Does anybody oppose that I do another round of fixes? I believe the first one didn’t break anything, on the contrary.

12 Likes

Well, I do wonder how these dashes are inserted in the first place. An n-dash or m-dash does usually not exist at all on any normal keyboard, right? So, maybe it is a certain app or automated import that is causing this. If this is the case, it would be more meaningful to root out the source of that.

The obvious downside of a mass edit is that the last-edit date of the elements are also updated, causing those elements to appear as if they are up-to-date to software that evaluates that (like StreetComplete) even if they are not.

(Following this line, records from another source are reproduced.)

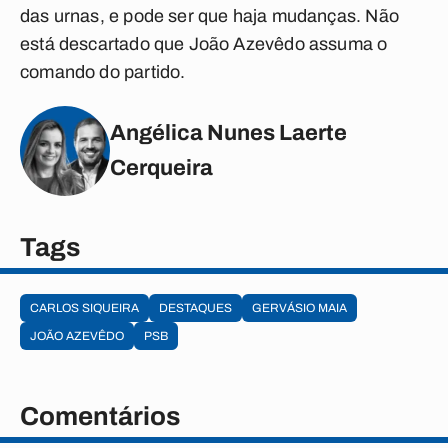
das urnas, e pode ser que haja mudanças. Não
está descartado que João Azevêdo assuma o
comando do partido.
Angélica Nunes Laerte
Cerqueira
Tags
CARLOS SIQUEIRA
DESTAQUES
GERVÁSIO MAIA
JOÃO AZEVÊDO
PSB
Comentários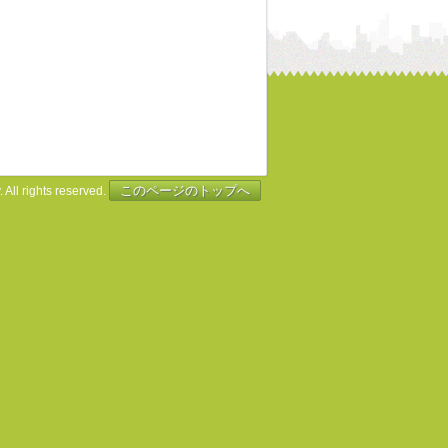
このページのトップへ
 All rights reserved.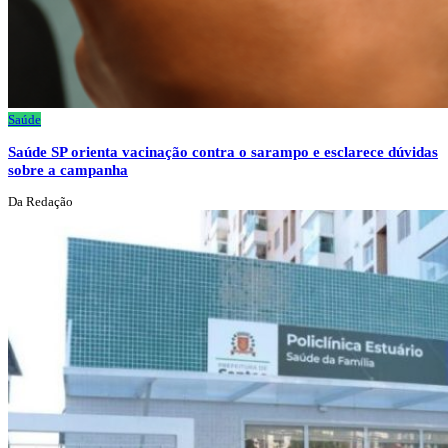
Saúde
Saúde SP orienta vacinação contra o sarampo e esclarece dúvidas
sobre a campanha
Da Redação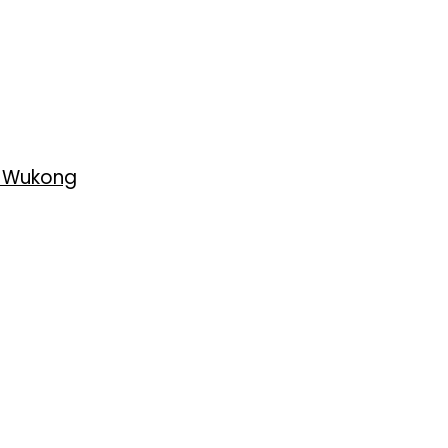
h Wukong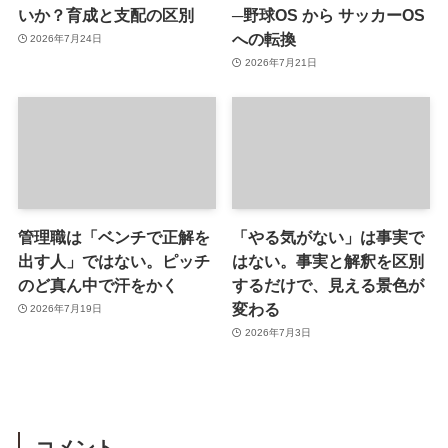
いか？育成と支配の区別
─野球OS から サッカーOS
への転換
2026年7月24日
2026年7月21日
管理職は「ベンチで正解を
「やる気がない」は事実で
出す人」ではない。ピッチ
はない。事実と解釈を区別
のど真ん中で汗をかく
するだけで、見える景色が
変わる
2026年7月19日
2026年7月3日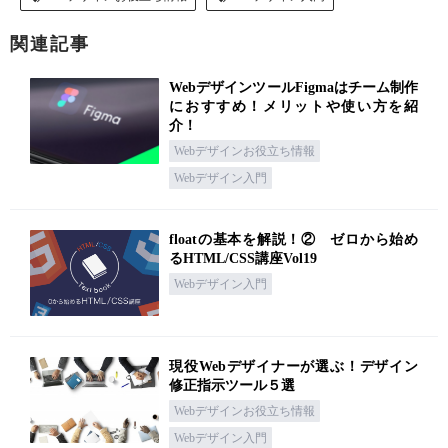
関連記事
WebデザインツールFigmaはチーム制作
におすすめ！メリットや使い方を紹
介！
Webデザインお役立ち情報
Webデザイン入門
floatの基本を解説！② ゼロから始め
るHTML/CSS講座Vol19
Webデザイン入門
現役Webデザイナーが選ぶ！デザイン
修正指示ツール５選
Webデザインお役立ち情報
Webデザイン入門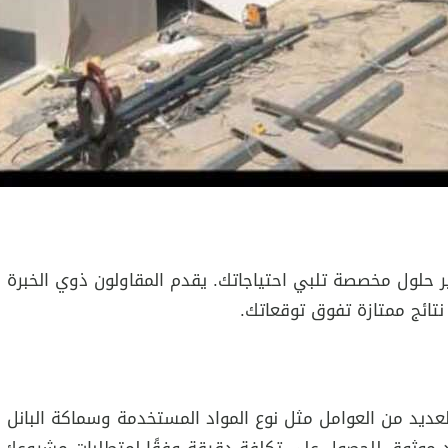
 حلول مخصصة تلبي احتياجاتك. يقدم المقاولون ذوي الخبرة ا
تائج ممتازة تفوق توقعاتك.
ديد من العوامل مثل نوع المواد المستخدمة وسماكة البانل والت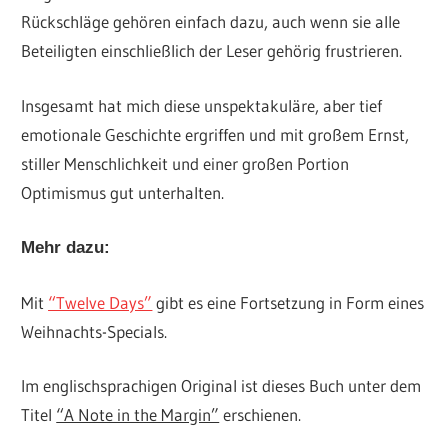
Rückschläge gehören einfach dazu, auch wenn sie alle
Beteiligten einschließlich der Leser gehörig frustrieren.
Insgesamt hat mich diese unspektakuläre, aber tief
emotionale Geschichte ergriffen und mit großem Ernst,
stiller Menschlichkeit und einer großen Portion
Optimismus gut unterhalten.
Mehr dazu:
Mit
“Twelve Days”
gibt es eine Fortsetzung in Form eines
Weihnachts-Specials.
Im englischsprachigen Original ist dieses Buch unter dem
Titel
“A Note in the Margin”
erschienen.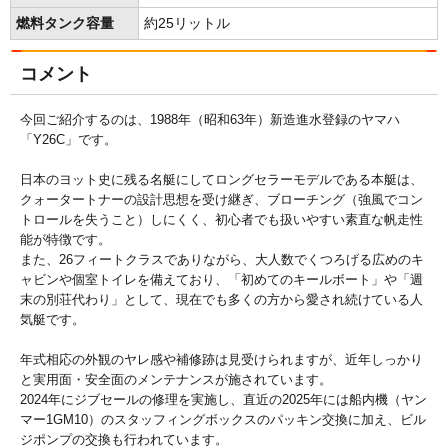
燃料タンク容量
約25リットル
コメント
今回ご紹介するのは、1988年（昭和63年）新造進水登録のヤマハ
「Y26C」です。
日本のヨット史に残る名艇にしてロングセラーモデルである本艇は、
クォータートナーの設計思想を受け継ぎ、ブローチング（強風でコン
トロールを失うこと）しにくく、初心者でも扱いやすい素直な帆走性
能が特徴です。
また、26フィートクラスでありながら、大人数でくつろげる広めのキ
ャビンや個室トイレを備えており、「初めてのキールボート」や「週
末の別荘代わり」として、現在でも多くの方から愛され続けている人
気艇です。
年式相応の外観のヤレ感や補修跡は見受けられますが、近年しっかり
と実用面・安全面のメンテナンスが施されています。
2024年にジブセールの修理を実施し、直近の2025年には船内機（ヤン
マー1GM10）のスタッフィングボックスのパッキン交換に加え、ビル
ジポンプの交換も行われています。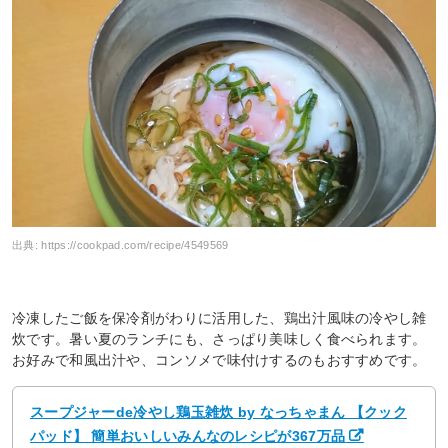
出典:
https://cookpad.com/recipe/4549569
冷凍したご飯を保冷剤がわりに活用した、鶏出汁風味の冷やし雑
炊です。暑い夏のランチにも、さっぱり美味しく食べられます。
お好みで和風出汁や、コンソメで味付けするのもおすすめです。
スープジャーde冷やし鶏玉雑炊 by なっちゃまん 【クック
パッド】 簡単おいしいみんなのレシピが367万品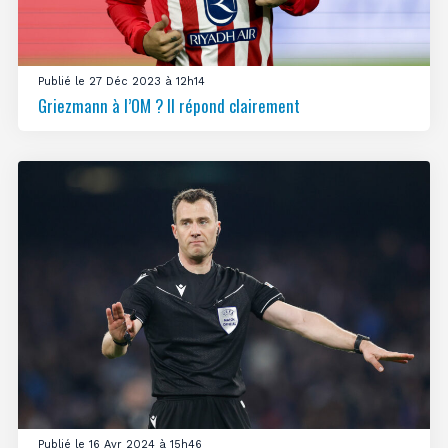
Publié le 27 Déc 2023 à 12h14
Griezmann à l’OM ? Il répond clairement
Publié le 16 Avr 2024 à 15h46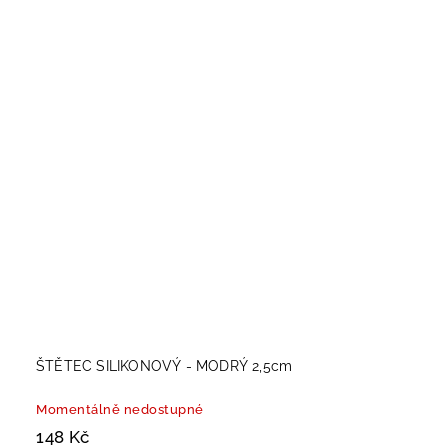
ŠTĚTEC SILIKONOVÝ - MODRÝ 2,5cm
Momentálně nedostupné
148 Kč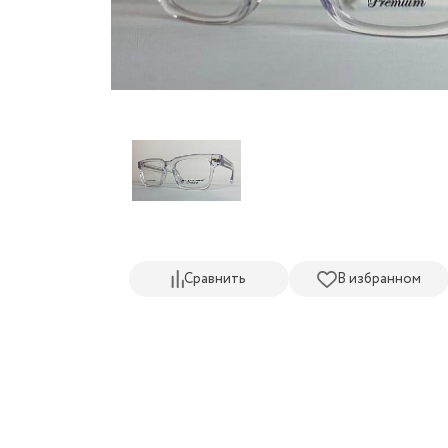
Сравнить
В избранном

Also, there are many more opening hours strings that are invalid according to the spec but still unambiguous enough that a lenient parser can understand them. From the numbers above, this would be about 100,000 opening hours. So, your edit would just fix less than 1% of these invalid but unambiguous opening hours.

1 Like

From a visual inspection, I believe the main source is someone copying/pasting from websites. Some mappers just do this, others fix the syntax, but forget/can’t see the different dashes (almost impossible to see this difference on iD, for example).

I also believe some languages use different chars, leading to this problem too.

I’m not trying to fix all ambiguous OH, the idea here is to quickly fix non-standard dashes (right now I’m taking more time to create this message than to perform the fix).

On a quick glance on Overpass, you can see some cases that OH will be COMPLETELY fixed by this quick fix:

Doesn’t StreetComplete use check_date for that?


Other automated edits can be performed to fix other parts of Opening Hours (such as MO → Mo; Monday to Friday → Mo-Fr etc), but this fix is not intended to fix those cases.

Copy and paste from something on the internet would be my guess - but you’re right that “actually asking people about the source” is the way to go.

Another source of these characters is that some operating systems helpfully convert typewriter punctuation to “smart” punctuation. iD explicitly disables the autocorrection feature in Safari on macOS and iPadOS, but both Go Map!! and Every Door insert smart punctuation by default on iOS. This mainly affects curly quotes, but you can also get an em dash by typing --, for example.

6 Likes

See Automated edit proposal - convert non-standard dashes to standard dashes - #14 by SimonPoole

After this new round of discussion, I did the fix again:

https://www.openstreetmap.org/user/matheusgomesms-import/history#map=2/19.8/10.5

547 nodes, 142 ways, and 1 relation were edited. It took me 30 min, because I was manually trying to upload smaller bboxes (some of them are not small and for sure I’ll receive some complaints). If not for that, it would take me about 2 minutes to edit all of them in the whole world.

Let’s see how it goes again in 6 months. Thank you all for the discussion! :smiley:

4 Likes

You seem to have missed some.

There is a question about what to do with opening_hours:covid19? Are they still a thing anywhere?

1 Like

Have you tried following advise of @SimonPoole ? If some editors keep adding it - maybe it would be worth reporting to maintainers of that editing software?